§ **PROBLEM REQUIREMENTS**:
Transcribe the comics review from "Street Noise Makes" to "and their art.".
READING TEXT below:
Tag Archives: Street Noise Books

Paul Buhle on Comics: Street Noise: ‘Crash Course’ and ‘Power Born of Dreams’

CRASH COURSE by Woodrow Phoenix

POWER BORN OF DREAMS by Mohammad Sabaaneh

Crash Course: If You Want To Get Away With Murder Buy A Car. By Woodrow Phoenix. Street Noise Books, Brooklyn, NY, 2020. 208pp. $16.99.

Power Born of Dreams: My Story is Palestine. By Mohammad Sabaaneh. Street Noise Books, Brooklyn, NY, 2021. 118pp, $15.99.

Street Noise Makes Noise (but in a good way)

Guest Review by Paul Buhle

This is a review about two outstanding comics. But it is first of all a review of a new comics publisher. A veteran of the book trade, founder and publisher Liz Frances, jumped into the fast-changing world of GNs a few years ago, after a considerable career in the publishing industry. She has explained to interviewers that she wants to create books that count, that have both passion and social value. Certainly so, but I see these two books rather differently. Not that I doubt her explanation for a minute. What I think I perceive is a glimpse at a new generation of comic artists and their art.

Neither of these books is particularly close to traditional comics styles, the kind that my older sisters lovingly employed, when I was six, to teach me how to read. I remember more or less precisely that moment in my life. Looking back from a distance of about seventy years, I can easily grasp the big change. Comics are now certain to be “read” in very different ways, sometimes on devices that do not look or act like printed books, although the books on review here are printed. The real change, however, reflects how artists themselves learn and come to see themselves. As Parsons comics teacher and comic artist Ben Katchor reflected in an interview book, a few years ago, the internal logic of the young artist is no longer the world of the drawing board nor any other fixed spot.

Crash Course author/artist Woodrow Phoenix, a British citizen, whose parents emigrated from Guyana, where the CIA overthrew a leftwing government in 1960 and perhaps arranged for the assassination of the rebellious Walter Rodney in 1980, is a very radical person in his own way. He delivers a powerful message to the heads of readers, certainly to mine, in pounding page after page.
End of READING TEXT.
ENTRIES PROVIDED below:
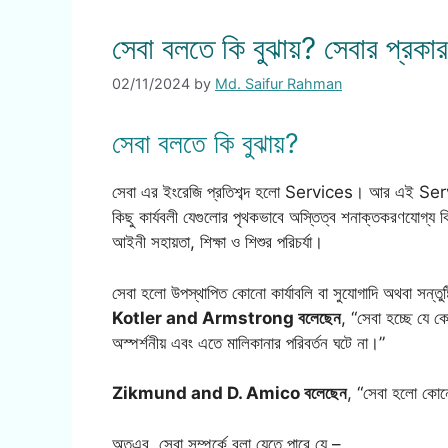
সেবা বলতে কি বুঝায়? সেবার প্রকারভে
02/11/2024
by
Md. Saifur Rahman
সেবা বলতে কি বুঝায়?
সেবা এর ইংরেজি প্রতিশব্দ হলো Services। আর এই Servi
কিছু কার্যবলী যেগুলোর পৃথকভাবে অস্তিত্ব শনাক্তকরণযোগ্য ক
আইনী সহায়তা, শিক্ষা ও শিশুর পরিচর্যা।
সেবা হলো উপস্থাপিত কোনো কার্যাবলি বা সুযোগাদি অথবা সন্তুষ্
Kotler and Armstrong বলেছেন
, “সেবা হচ্ছে যে ক
অস্পর্শনীয় এবং এতে মালিকানার পরিবর্তন ঘটে না।”
Zikmund and D. Amico বলেছেন
, “সেবা হলো কোনো
অতএব, সেবা সম্পর্কে বলা যেতে পারে যে –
End of ENTRIES PROVIDED.
§ **ANSWER TO THIS PROBLEM**:
Street Noise Makes Noise (but in a good way)

Guest Review by Paul Buhle

This is a review about two outstanding comics. But it is first of all a review of a new comics publisher. A veteran of the book trade, founder and publisher Liz Frances, jumped into the fast-changing world of GNs a few years ago, after a considerable career in the publishing industry. She has explained to interviewers that she wants to create books that count, that have both passion and social value. Certainly so, but I see these two books rather differently. Not that I doubt her explanation for a minute. What I think I perceive is a glimpse at a new generation of comic artists and their art.